The local newspaper, the Aroostook Times published no details of the visit by the younger Blaine, only reporting that he stopped in Houlton, where the paper was published, before travelling on to Madawaska.[2]  Whatever Blaine said in support of the state’s Republicans apparently did little to sway the Acadians of Aroostook County (the New Orleans Democrat snidely noted that “wherever he went the Democratic majority increased”). The official returns show that the Republican candidate for governor, Daniel F. Davis, gathered less than 10% of the vote in Madawaska itself, and did similarly poorly in other heavily-Acadian towns like Fort Kent (15%), and Van Buren (16%). These towns went for Alonzo Garcelon (coincidentally a descendent of French Huguenots), who was the candidate of the Greenback Party, which appealed to rural farmers through its advocacy of the use of paper currency instead of the gold standard.

Blaine’s lack of success in courting the Franco-American vote is perhaps an early indication of the alignment of Franco-Americans with the Democratic Party. By 1879, Blaine’s name was synonymous with a proposed constitutional amendment to ban public funding of religious schools. Ironically, Blaine’s mother and sister were Catholics, and his amendment was probably meant as a means of diffusing the “schools question.” Nonetheless, it hurt him greatly among Catholics, and probably cost him the 1884 presidential election.

By the 1890s, the association with the Democrats with Catholic voters was well-entrenched, and in the 1892 Presidential Election, appeals were made directly to French-Canadian immigrants, via pamphlets produced in French, attacking the administration of Republican Benjamin Harrison for “attempts to destroy the Catholic schools among the Indians.” The pamphlets may have been the idea of Honore Mercier, a former Liberal premier of Quebec, who was at that time a leader in Boston’s Franco-American community. L’Electeur, a liberal paper in Quebec run by a friend of Mercier’s, also endorsed Cleveland, on the basis of his opposition to tariffs against Canada.

Robert F. Broussard, c1910. Library of Congress image.

Robert F. Broussard, c1910. Library of Congress image.

The politics of language also had a way of bringing together French-speakers from across the country, Robert F. Broussard, a long-time senator from Louisiana, was a native Francophone and was reportedly “of great service to the Democratic Party” for his ability to speak French. Along with fellow Congressional Democrats Garland Dupré and Arsène Pujo, Broussard would campaign in New England to gather Franco-American votes there.

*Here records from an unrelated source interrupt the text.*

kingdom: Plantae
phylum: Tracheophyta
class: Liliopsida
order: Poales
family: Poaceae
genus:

One recent revelation shows that while French might have fallen out of favor in American politics, it never completely went away. In 2011, when French politician Christine Lagarde was appointed to head the International Monetary Fund, it came to light that she had interned with Maine senator Bill Cohen for a summer while she was a high school exchange student in Maryland. Her task? To respond to Senator Cohen’s constituents who had written him – en français.

 

 

 

 

[1] The poem is preserved in the Franco-American Collection at the University of Southern Maine.

[2] The Aroostook Times is not available online. I accessed the microfilm at the Maine State Library and found no other mentions of Blaine’s visit. The Bangor Daily Whig and Courier, a pro-Republican paper, while mentioning numerous campaign meetings in its pages from across the state, also apparently overlooked this event. This could be because both papers lacked French-speaking reporters, or it may be evidence of bias against the states’ Francophones.

James Myall

About James Myall

While I currently work for an Augusta-based non-profit, I spent four years as the Coordinator of the Franco-American Collection at the University of Southern Maine. In 2015, I co-authored "The Franco-Americans of Lewiston-Auburn," a general history of that population from 1850 to the present. I was also a consultant for the State Legislative Task Force on Franco-Americans in 2012. I live in Topsham with my wife and two young daughters.